• _Exercise text_
════════════════

Our Jayakrishna Ambati, MD, has conducted an analysis that suggests drugs already approved to treat HIV and hepatitis B may offer protection from type 2 diabetes.
Type 2 diabetes is a growing health problem worldwide. Nearly 500 million people have it, and the numbers are only going up. It is associated with all sorts of maladies, including heart disease, atherosclerosis, vision loss and nerve damage.
That has researchers on the hunt for ways to prevent it. Dr. Ambati and colleagues at multiple institutions thought one possibility might be a class of drugs known as nucleoside reverse-transcriptase inhibitors (NRTIs).
So they analyzed five patient databases encompassing a diverse group of 128,861 patients with HIV-1 or hepatitis B. They found that patients taking NRTIs were more than 33% less likely to develop diabetes.

════════════════

• _Supplied data_
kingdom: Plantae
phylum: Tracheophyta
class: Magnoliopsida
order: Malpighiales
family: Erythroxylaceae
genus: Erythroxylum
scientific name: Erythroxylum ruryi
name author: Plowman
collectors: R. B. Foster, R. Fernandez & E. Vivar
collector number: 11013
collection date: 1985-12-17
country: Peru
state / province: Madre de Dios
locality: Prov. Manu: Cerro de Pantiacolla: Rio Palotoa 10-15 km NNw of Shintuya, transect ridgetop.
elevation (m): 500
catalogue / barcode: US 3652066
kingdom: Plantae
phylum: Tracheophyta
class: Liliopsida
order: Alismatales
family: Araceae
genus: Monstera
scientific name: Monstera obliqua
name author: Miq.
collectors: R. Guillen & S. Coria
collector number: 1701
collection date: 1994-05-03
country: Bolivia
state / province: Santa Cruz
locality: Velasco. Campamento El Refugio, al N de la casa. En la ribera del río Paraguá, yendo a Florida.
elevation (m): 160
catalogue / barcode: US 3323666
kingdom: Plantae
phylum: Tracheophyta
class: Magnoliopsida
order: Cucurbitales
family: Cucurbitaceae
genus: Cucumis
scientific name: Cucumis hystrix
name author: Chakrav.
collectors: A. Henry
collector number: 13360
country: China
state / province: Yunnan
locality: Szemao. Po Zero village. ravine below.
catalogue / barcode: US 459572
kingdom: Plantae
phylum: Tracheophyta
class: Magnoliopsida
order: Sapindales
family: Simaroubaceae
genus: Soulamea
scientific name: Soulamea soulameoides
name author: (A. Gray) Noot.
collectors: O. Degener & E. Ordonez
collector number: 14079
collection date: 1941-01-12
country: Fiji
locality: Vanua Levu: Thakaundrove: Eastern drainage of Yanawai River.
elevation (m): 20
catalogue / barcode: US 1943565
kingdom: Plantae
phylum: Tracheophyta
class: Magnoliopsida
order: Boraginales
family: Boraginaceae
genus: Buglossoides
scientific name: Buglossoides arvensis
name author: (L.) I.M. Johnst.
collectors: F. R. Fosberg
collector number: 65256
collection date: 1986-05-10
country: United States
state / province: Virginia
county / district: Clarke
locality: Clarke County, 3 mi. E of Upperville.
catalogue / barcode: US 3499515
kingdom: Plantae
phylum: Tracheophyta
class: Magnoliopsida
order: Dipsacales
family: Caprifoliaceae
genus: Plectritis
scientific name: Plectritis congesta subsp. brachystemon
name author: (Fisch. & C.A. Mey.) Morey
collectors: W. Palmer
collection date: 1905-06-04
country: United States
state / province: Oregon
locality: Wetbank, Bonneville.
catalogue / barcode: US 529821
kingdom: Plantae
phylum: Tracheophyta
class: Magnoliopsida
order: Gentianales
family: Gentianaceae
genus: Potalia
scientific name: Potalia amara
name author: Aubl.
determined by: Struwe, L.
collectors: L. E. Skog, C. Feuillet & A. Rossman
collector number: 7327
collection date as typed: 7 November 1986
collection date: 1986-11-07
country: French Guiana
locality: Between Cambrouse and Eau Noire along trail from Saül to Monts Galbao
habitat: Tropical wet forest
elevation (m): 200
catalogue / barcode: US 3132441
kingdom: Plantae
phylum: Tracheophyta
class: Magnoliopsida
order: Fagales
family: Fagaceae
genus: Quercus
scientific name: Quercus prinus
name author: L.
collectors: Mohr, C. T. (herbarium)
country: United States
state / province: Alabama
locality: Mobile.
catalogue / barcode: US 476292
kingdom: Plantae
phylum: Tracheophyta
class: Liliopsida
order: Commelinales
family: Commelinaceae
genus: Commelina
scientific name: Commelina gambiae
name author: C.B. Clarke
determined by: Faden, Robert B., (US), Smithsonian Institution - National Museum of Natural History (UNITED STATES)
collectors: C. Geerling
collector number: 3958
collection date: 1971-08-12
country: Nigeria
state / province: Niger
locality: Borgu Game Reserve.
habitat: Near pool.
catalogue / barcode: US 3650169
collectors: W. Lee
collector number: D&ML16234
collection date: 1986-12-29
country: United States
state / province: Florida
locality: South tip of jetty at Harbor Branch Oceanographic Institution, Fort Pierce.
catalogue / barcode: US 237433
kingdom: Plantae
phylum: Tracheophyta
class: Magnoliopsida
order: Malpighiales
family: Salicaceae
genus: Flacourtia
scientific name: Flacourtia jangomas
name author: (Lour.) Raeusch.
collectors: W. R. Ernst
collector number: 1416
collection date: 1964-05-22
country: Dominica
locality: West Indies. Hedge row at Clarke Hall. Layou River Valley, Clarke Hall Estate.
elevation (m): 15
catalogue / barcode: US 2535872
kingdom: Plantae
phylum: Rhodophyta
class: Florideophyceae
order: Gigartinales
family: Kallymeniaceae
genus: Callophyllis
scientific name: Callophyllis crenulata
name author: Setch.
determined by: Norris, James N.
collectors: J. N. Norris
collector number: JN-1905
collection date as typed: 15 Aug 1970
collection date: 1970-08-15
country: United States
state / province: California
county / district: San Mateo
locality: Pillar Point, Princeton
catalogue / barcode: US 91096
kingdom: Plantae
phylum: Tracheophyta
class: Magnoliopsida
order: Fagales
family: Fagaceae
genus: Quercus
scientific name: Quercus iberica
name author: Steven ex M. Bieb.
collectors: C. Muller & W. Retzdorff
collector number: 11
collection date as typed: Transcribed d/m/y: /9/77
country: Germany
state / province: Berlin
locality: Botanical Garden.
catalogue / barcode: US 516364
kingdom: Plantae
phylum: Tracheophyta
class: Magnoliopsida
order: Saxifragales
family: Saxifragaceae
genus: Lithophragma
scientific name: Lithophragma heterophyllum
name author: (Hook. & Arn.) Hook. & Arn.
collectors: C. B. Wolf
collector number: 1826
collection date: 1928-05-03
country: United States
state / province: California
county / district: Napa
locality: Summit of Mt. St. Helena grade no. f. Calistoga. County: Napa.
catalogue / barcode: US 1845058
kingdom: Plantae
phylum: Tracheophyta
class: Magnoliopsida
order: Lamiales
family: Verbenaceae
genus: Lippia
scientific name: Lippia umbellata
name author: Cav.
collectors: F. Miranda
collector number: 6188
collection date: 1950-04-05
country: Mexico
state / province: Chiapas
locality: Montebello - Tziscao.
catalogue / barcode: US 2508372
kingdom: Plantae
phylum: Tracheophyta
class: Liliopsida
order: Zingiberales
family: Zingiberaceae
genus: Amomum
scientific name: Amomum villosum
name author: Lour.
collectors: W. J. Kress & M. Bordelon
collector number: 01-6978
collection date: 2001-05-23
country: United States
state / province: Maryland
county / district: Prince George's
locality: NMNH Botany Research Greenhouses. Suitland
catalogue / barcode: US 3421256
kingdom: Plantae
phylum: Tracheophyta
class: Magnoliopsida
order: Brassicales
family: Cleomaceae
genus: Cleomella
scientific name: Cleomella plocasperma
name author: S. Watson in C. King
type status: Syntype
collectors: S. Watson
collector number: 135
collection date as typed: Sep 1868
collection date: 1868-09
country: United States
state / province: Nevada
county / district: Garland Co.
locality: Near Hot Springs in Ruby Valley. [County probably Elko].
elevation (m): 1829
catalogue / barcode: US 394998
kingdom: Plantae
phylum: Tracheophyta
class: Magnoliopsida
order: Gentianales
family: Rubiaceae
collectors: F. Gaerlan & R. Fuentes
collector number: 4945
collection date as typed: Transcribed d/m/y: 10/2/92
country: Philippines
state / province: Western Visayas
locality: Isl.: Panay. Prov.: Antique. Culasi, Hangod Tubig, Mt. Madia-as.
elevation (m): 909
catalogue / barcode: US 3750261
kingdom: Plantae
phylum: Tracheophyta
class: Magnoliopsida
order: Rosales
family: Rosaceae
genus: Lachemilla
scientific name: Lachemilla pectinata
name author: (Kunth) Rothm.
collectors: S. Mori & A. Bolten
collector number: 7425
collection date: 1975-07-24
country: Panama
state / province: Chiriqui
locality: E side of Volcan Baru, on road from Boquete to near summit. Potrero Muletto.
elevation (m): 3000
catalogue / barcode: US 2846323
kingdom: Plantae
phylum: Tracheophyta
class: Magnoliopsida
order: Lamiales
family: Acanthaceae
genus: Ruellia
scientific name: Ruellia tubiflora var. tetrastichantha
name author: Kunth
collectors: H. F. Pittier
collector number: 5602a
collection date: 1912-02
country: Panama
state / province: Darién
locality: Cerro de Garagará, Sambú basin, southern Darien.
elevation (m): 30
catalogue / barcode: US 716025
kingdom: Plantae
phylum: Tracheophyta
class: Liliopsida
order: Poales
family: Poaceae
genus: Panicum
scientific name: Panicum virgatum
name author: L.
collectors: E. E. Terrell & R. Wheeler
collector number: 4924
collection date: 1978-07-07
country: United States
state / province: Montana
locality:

════════════════

• _Exercise set_
#1 Write out the part of the passage on HIV drugs and diabetes between "Type 2 diabetes is" and "to develop diabetes.", inclusive.
#2 According to the passage on HIV drugs and diabetes, how many patients did the five databases cover?
#3 Go on with the passage on HIV drugs and diabetes, starting after its final sentence.

• _Responses to the exercise_
#1
Type 2 diabetes is a growing health problem worldwide. Nearly 500 million people have it, and the numbers are only going up. It is associated with all sorts of maladies, including heart disease, atherosclerosis, vision loss and nerve damage.
That has researchers on the hunt for ways to prevent it. Dr. Ambati and colleagues at multiple institutions thought one possibility might be a class of drugs known as nucleoside reverse-transcriptase inhibitors (NRTIs).
So they analyzed five patient databases encompassing a diverse group of 128,861 patients with HIV-1 or hepatitis B. They found that patients taking NRTIs were more than 33% less likely to develop diabetes.

#2 128,861 patients with HIV-1 or hepatitis B.

#3
Based on their work, the researchers predict there is a 95% chance that the drugs would reduce diabetes risk by 29% in a clinical trial. And they suspect the drugs could be beneficial for two other major conditions as well.
“The large scale of these clinical data and the size of the protective effect provide evidence that inflammasome inhibition in humans is beneficial,” Dr. Ambati told me. “We are hopeful that prospective clinical trials will establish that inflammasome inhibitors known as Kamuvudines, which are less-toxic derivatives of NRTIs, will be effective not only in diabetes but also in macular degeneration and Alzheimer’s disease.”